In that light, it might seem politically tone-deaf and removed from reality to plead for advancing Europe to the top of the President’s ”to-do-list”. Never the less, it was precisely what several European political leaders immediately suggested when the vote was counted. Time must finally have come to close the file on a transatlantic free trade agreement and tear down the last trade walls. Realistically seen, a free trade agreement is the closest thing to a kick-start that actually works – note: On both sides of the Atlantic!

Despite the strong focus on the BRIC-countries on both sides of the Atlantic, the EU and the USA are already sharing destiny. We are each other’s closest trading partners and we invest in each other hammer and tongs. According to a study by the Center for Transatlantic Relations, performed by Johns Hopkins University, the American investments in the BRIC countries (Brazil, Russia, India and China) are only 7.2% of total American investments in Europe. The USA invests more in Ireland than in all the four BRIC-countries put together. And, what is more thought provoking (at least in a Danish context): Since 2000, the USA has invested more in Denmark than in Russia.

The trend is a two-way street across the Atlantic, where European businesses have the lions share of direct foreign investment in the USA. In terms of human impact it means stated briefly that millions of jobs in the USA depend on European investments. It is estimated that 3.5 million Americans are employed by European subsidiaries. The corresponding number in Europe is 4.2 million – or 35,500 alone in Denmark. And that is just employees in subsidiaries. Apart from that, there are all the jobs that derive from the transatlantic trade in general.

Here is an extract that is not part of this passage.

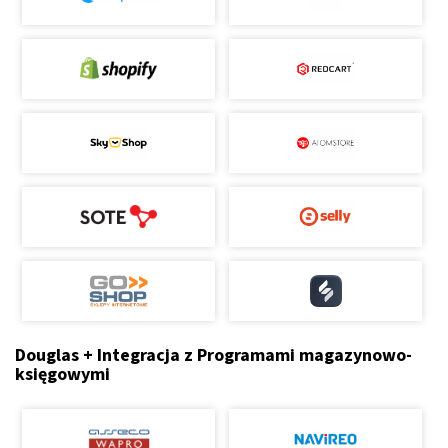
Douglas + Integracja z Programami magazynowo-
księgowymi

If we tore down the last walls and entered into the free trade agreement, the numbers would be even more impressive. According to the EU-commission, the trade would increase about 50 pct. Other research points to over a million new jobs created in the EU and the USA. Fortunately, the EU’s heads of government are, after the October EU-summit, very close to start negotiating free trade negotiations. So all we need now is that the President re-elect enters the matter wholeheartedly and gets the negotiations started at the beginning of the New Year. So, congratulations, Mr. President and hopefully you mean business!

Lykke Friis is a liberal former minister and perhaps the closest thing to a shadow foreign secretary there is – in my estimate.

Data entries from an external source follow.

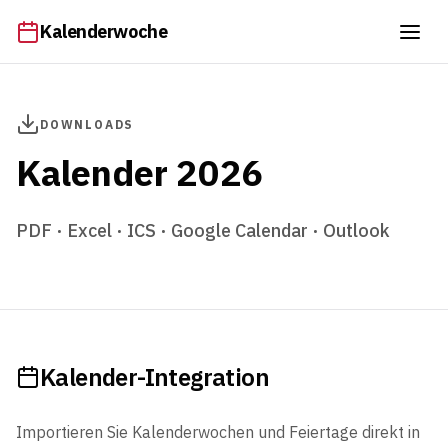
Kalenderwoche
DOWNLOADS
Kalender 2026
PDF · Excel · ICS · Google Calendar · Outlook
Kalender-Integration
Importieren Sie Kalenderwochen und Feiertage direkt in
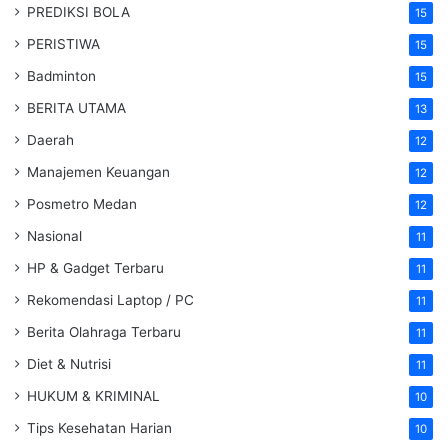
PREDIKSI BOLA
15
PERISTIWA
15
Badminton
15
BERITA UTAMA
13
Daerah
12
Manajemen Keuangan
12
Posmetro Medan
12
Nasional
11
HP & Gadget Terbaru
11
Rekomendasi Laptop / PC
11
Berita Olahraga Terbaru
11
Diet & Nutrisi
11
HUKUM & KRIMINAL
10
Tips Kesehatan Harian
10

She is one of the brighter elements in the opposition and doesn’t really mingle with lesser stuff.

To perpetrate gossip:

Politikken has:

Where former Danish PM and present NATO Secretary General Anders Fogh Rasmussen is mentioned as a possibility to either being EU-President after Herman Van Rompuy or head the foreign service after the lacklustre Catherine Ashton.

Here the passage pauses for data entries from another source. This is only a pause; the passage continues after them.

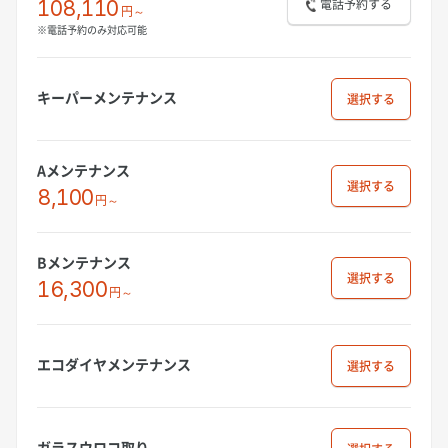
電話予約する
108,110
円～
※電話予約のみ対応可能
キーパーメンテナンス
選択
Aメンテナンス
選択
8,100
円～
Bメンテナンス
選択
16,300
円～
エコダイヤメンテナンス
選択
ガラスウロコ取り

Now bringing up names early is a common way to poison-pill a candidacy and Fogh Rasmussen also denies being interested. The field is rather open, however, due to the fact that none of the major nations in Europe want their rivals on top jobs.

And JyllandsPosten quotes Anders Fogh Rasmussen as characterising the personal working relationship as the very best.


The interesting thing is the attention away from the internal squabble in the EU and US campaign sound-bytes. The other thing is the focus on security, where there are major Nato-reorganizations under way, with considerable savings on both sides of the Atlantic. Heaven knows tax cuts are needed both places.

Another factor: With rising food prices the petty subsidies and finagling of trade regulations should be able to stop. The behind the scenes sharing of information in the different banking scandals does seem to work pretty well.

With China looking less than stable and Russia in its usual budget crisis, there is a need to look for some real growth. How much?

Well, with all raw materials in a state of flux price-wise and China not being able to afford paying the rest of the world for the privilege of selling them stuff: We just might see some (not a lot) jobs and growth, where everything considered, the price and quality of both the US and Europe might measure up, despite the higher pay checks. Where, how, and how much is a set of very much unknown factors; but that is playing to the strengths of the West: The very speed adaptations can be made (not always the best choice in hindsight; but…) at will play into the strengths of the USA and Europe.